Zone Laser Tag
- Company type: Private
- Industry: Laser tag equipment, Entertainment
- Founded: 1987
- Founders: Patrick Holmes, Frank Stace
- Headquarters: Melbourne, Australia
- Products: Laser tag systems, vests, phasers
- Website: lasertag.com

= Zone Laser Tag =

Australian laser tag brand

Zone Laser Tag is an Australian-based laser tag manufacturer founded in 1987 in Melbourne, Australia. The company designs and supplies laser tag equipment to entertainment venues globally. As of late 2025, the company maintains over 1,100 active installations worldwide across 60 countries.

== History ==
The company's origins date to May 1988 with the founding of Phasor Strike by Patrick Holmes and Frank Stace at "The Fun Factory" in South Yarra, Melbourne. The initial Phasor Strike hardware served as the "Version 1" and "Version 2" iterations of the system before the brand was formally consolidated as Zone Laser Tag in May 1989.

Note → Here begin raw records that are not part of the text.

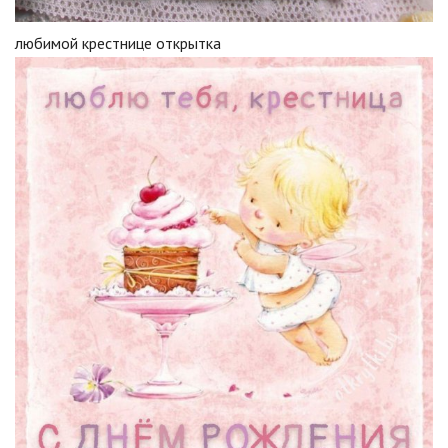
любимой крестнице открытка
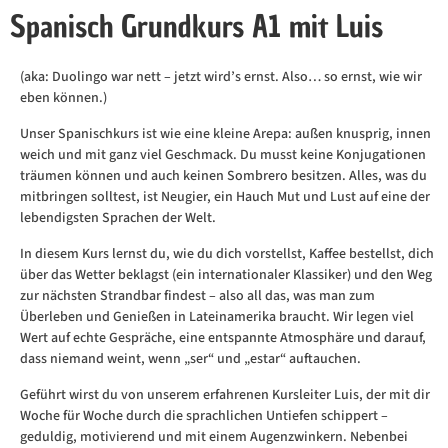
Spanisch Grundkurs A1 mit Luis
(aka: Duolingo war nett – jetzt wird’s ernst. Also… so ernst, wie wir
eben können.)
Unser Spanischkurs ist wie eine kleine Arepa: außen knusprig, innen
weich und mit ganz viel Geschmack. Du musst keine Konjugationen
träumen können und auch keinen Sombrero besitzen. Alles, was du
mitbringen solltest, ist Neugier, ein Hauch Mut und Lust auf eine der
lebendigsten Sprachen der Welt.
In diesem Kurs lernst du, wie du dich vorstellst, Kaffee bestellst, dich
über das Wetter beklagst (ein internationaler Klassiker) und den Weg
zur nächsten Strandbar findest – also all das, was man zum
Überleben und Genießen in Lateinamerika braucht. Wir legen viel
Wert auf echte Gespräche, eine entspannte Atmosphäre und darauf,
dass niemand weint, wenn „ser“ und „estar“ auftauchen.
Geführt wirst du von unserem erfahrenen Kursleiter Luis, der mit dir
Woche für Woche durch die sprachlichen Untiefen schippert –
geduldig, motivierend und mit einem Augenzwinkern. Nebenbei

The company's early development occurred during an era of significant growth for Australian commercial laser tag, alongside domestic competitors such as Q-ZAR and Laserforce. During the 1990s and 2000s, the company expanded its global footprint through the acquisition of international entities, including Canada-based Darkzone Technologies and Crystal Entertainment.

== Technology ==
Zone Laser Tag systems have transitioned from basic infra-red equipment to data-integrated platforms. Notable system generations include:

- Nexus (2003–2015): A long-running system that was among the first to integrate venue point-of-sale (POS) functionality directly into the player vests and arena hardware.
- Helios Platform (2014–present): The current flagship platform, which utilizes web-based "O-Zone" software for real-time venue management. Modern iterations like Helios3 include HD color touchscreens on player vests, proximity sensors to prevent physical contact, and fitness tracking metrics such as calorie expenditure.

== Global presence ==
As of 2026, the company operates 20 regional offices and provides hardware for approximately 50% of new laser tag venue builds globally. The company's expansion is supported by strategic regional partnerships:
- United States: Zone America is headquartered in Fort Worth, Texas and serves as the primary hub for North American operations.
- United Kingdom and Ireland: The brand is represented by Zone Leisure Technology based in Leicester, supporting various independent sites and local franchises.
- Europe: Regional distribution is managed through dedicated partners, including Leisure Technologies in France and Megazone Oslo for Scandinavia, covering Norway, Denmark, Sweden, and Iceland.
- Strategic Alliances: The company serves as a regional partner for location-based brands such as Hologate and serves as the exclusive distributor for Prison Island interactive challenge rooms in the APAC region.

== Australia and New Zealand ==
In its domestic market, Zone Laser Tag technology powers several distinct venue identities and independent networks.
- Zone 3: A network of arenas utilizing Zone equipment since the early 1990s, with long-running venues in Canberra, Hobart, and Darwin.
- Darkzone: Multiple high-capacity arenas, notably in Melbourne, that explicitly utilize Helios technology for both casual play and professional leagues.
- Megazone: A brand active in both Australia and New Zealand that supports competitive play and professional laser sporting events using the Zone platform.
The brand also hosts the annual Australasian Zone Laser Tag Championship, a regional competitive event that has been held since 1999 across locations like Box Hill, Hobart, and Canberra.

== Awards and recognition ==
In 2025, Zone Laser Tag received two major industry awards that confirmed its status as a market leader:
- IAAPA Brass Ring Award (2025): Won First Place for "Best Exhibit" (36-45 square meters) at IAAPA Expo Europe in Barcelona. The Brass Ring is considered the highest honor in the global attractions industry.
- Association of Indoor Play Awards (2025): Named "Best Trade Supplier" by the AIP for innovation and excellence in the indoor entertainment sector.